### PROVIDED DATA
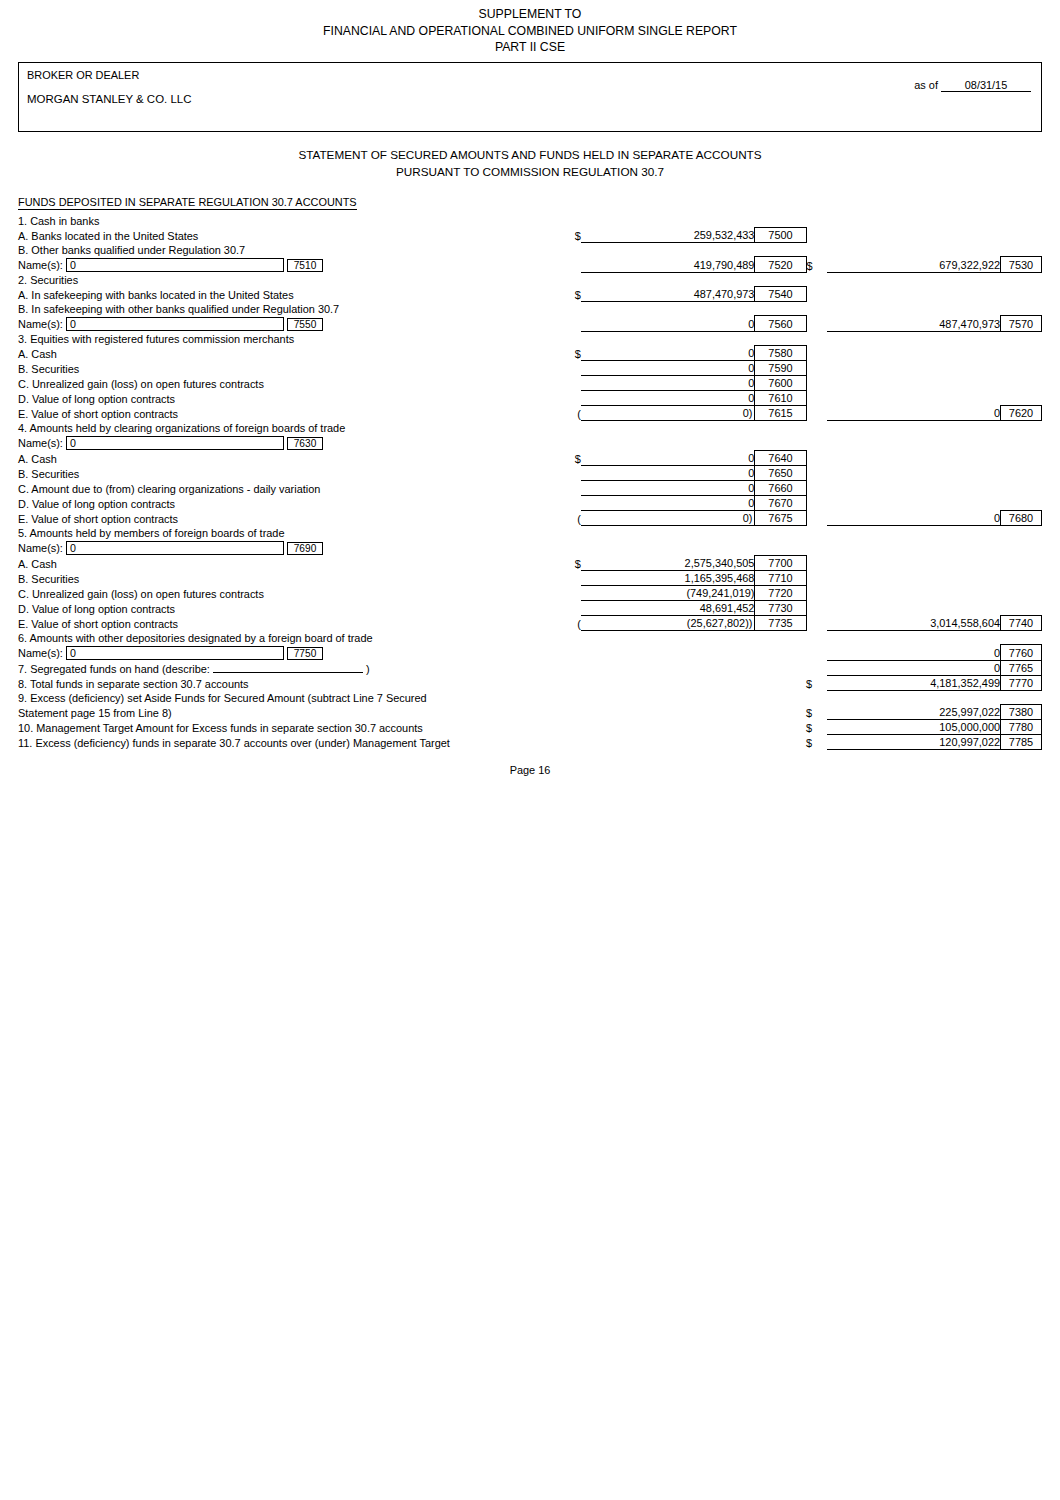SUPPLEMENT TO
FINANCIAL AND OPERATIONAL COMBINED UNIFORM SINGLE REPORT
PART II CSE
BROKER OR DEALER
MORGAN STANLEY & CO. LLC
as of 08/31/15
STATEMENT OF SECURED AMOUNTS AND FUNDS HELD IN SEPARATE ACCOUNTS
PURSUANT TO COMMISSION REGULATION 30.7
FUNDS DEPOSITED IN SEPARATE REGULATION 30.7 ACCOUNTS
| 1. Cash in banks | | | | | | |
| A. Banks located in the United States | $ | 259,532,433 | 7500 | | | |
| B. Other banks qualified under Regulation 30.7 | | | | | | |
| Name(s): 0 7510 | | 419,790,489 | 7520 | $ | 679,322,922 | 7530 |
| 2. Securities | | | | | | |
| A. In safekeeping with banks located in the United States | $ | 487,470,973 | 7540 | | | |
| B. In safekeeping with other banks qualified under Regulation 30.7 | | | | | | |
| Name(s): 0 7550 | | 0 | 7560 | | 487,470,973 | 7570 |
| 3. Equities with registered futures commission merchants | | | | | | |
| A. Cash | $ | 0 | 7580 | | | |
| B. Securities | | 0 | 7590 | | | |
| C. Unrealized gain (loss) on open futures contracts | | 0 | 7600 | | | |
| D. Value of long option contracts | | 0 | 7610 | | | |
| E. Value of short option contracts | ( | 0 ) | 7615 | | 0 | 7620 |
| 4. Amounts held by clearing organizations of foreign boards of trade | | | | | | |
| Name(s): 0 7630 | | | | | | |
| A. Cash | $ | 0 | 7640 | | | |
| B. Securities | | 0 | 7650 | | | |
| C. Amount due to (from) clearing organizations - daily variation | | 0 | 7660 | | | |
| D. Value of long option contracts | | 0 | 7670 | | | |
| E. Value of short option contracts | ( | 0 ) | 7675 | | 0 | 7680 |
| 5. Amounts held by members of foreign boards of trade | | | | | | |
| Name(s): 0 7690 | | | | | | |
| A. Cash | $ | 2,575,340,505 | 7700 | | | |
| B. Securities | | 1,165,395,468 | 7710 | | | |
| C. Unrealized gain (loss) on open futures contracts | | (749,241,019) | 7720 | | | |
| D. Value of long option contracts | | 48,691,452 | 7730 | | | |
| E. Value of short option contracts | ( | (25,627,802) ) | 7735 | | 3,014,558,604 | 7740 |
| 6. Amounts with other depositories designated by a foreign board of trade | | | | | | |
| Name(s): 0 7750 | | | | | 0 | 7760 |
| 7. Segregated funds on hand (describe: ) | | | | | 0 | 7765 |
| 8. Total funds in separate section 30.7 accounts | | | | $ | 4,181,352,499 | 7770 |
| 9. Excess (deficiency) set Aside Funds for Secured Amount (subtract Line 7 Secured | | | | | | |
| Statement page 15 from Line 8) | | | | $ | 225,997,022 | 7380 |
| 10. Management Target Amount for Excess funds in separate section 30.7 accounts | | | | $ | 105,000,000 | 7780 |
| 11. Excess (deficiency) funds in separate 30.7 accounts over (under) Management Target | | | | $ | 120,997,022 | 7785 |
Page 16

### WHAT IS REQUIRED
Return each line above word for word. Skip the pictures.

### RESPONSE FOR THIS EXERCISE
SUPPLEMENT TO
FINANCIAL AND OPERATIONAL COMBINED UNIFORM SINGLE REPORT
PART II CSE
BROKER OR DEALER
MORGAN STANLEY & CO. LLC
as of 08/31/15
STATEMENT OF SECURED AMOUNTS AND FUNDS HELD IN SEPARATE ACCOUNTS
PURSUANT TO COMMISSION REGULATION 30.7
FUNDS DEPOSITED IN SEPARATE REGULATION 30.7 ACCOUNTS
| 1. Cash in banks | | | | | | |
| A. Banks located in the United States | $ | 259,532,433 | 7500 | | | |
| B. Other banks qualified under Regulation 30.7 | | | | | | |
| Name(s): 0 7510 | | 419,790,489 | 7520 | $ | 679,322,922 | 7530 |
| 2. Securities | | | | | | |
| A. In safekeeping with banks located in the United States | $ | 487,470,973 | 7540 | | | |
| B. In safekeeping with other banks qualified under Regulation 30.7 | | | | | | |
| Name(s): 0 7550 | | 0 | 7560 | | 487,470,973 | 7570 |
| 3. Equities with registered futures commission merchants | | | | | | |
| A. Cash | $ | 0 | 7580 | | | |
| B. Securities | | 0 | 7590 | | | |
| C. Unrealized gain (loss) on open futures contracts | | 0 | 7600 | | | |
| D. Value of long option contracts | | 0 | 7610 | | | |
| E. Value of short option contracts | ( | 0 ) | 7615 | | 0 | 7620 |
| 4. Amounts held by clearing organizations of foreign boards of trade | | | | | | |
| Name(s): 0 7630 | | | | | | |
| A. Cash | $ | 0 | 7640 | | | |
| B. Securities | | 0 | 7650 | | | |
| C. Amount due to (from) clearing organizations - daily variation | | 0 | 7660 | | | |
| D. Value of long option contracts | | 0 | 7670 | | | |
| E. Value of short option contracts | ( | 0 ) | 7675 | | 0 | 7680 |
| 5. Amounts held by members of foreign boards of trade | | | | | | |
| Name(s): 0 7690 | | | | | | |
| A. Cash | $ | 2,575,340,505 | 7700 | | | |
| B. Securities | | 1,165,395,468 | 7710 | | | |
| C. Unrealized gain (loss) on open futures contracts | | (749,241,019) | 7720 | | | |
| D. Value of long option contracts | | 48,691,452 | 7730 | | | |
| E. Value of short option contracts | ( | (25,627,802) ) | 7735 | | 3,014,558,604 | 7740 |
| 6. Amounts with other depositories designated by a foreign board of trade | | | | | | |
| Name(s): 0 7750 | | | | | 0 | 7760 |
| 7. Segregated funds on hand (describe: ) | | | | | 0 | 7765 |
| 8. Total funds in separate section 30.7 accounts | | | | $ | 4,181,352,499 | 7770 |
| 9. Excess (deficiency) set Aside Funds for Secured Amount (subtract Line 7 Secured | | | | | | |
| Statement page 15 from Line 8) | | | | $ | 225,997,022 | 7380 |
| 10. Management Target Amount for Excess funds in separate section 30.7 accounts | | | | $ | 105,000,000 | 7780 |
| 11. Excess (deficiency) funds in separate 30.7 accounts over (under) Management Target | | | | $ | 120,997,022 | 7785 |
Page 16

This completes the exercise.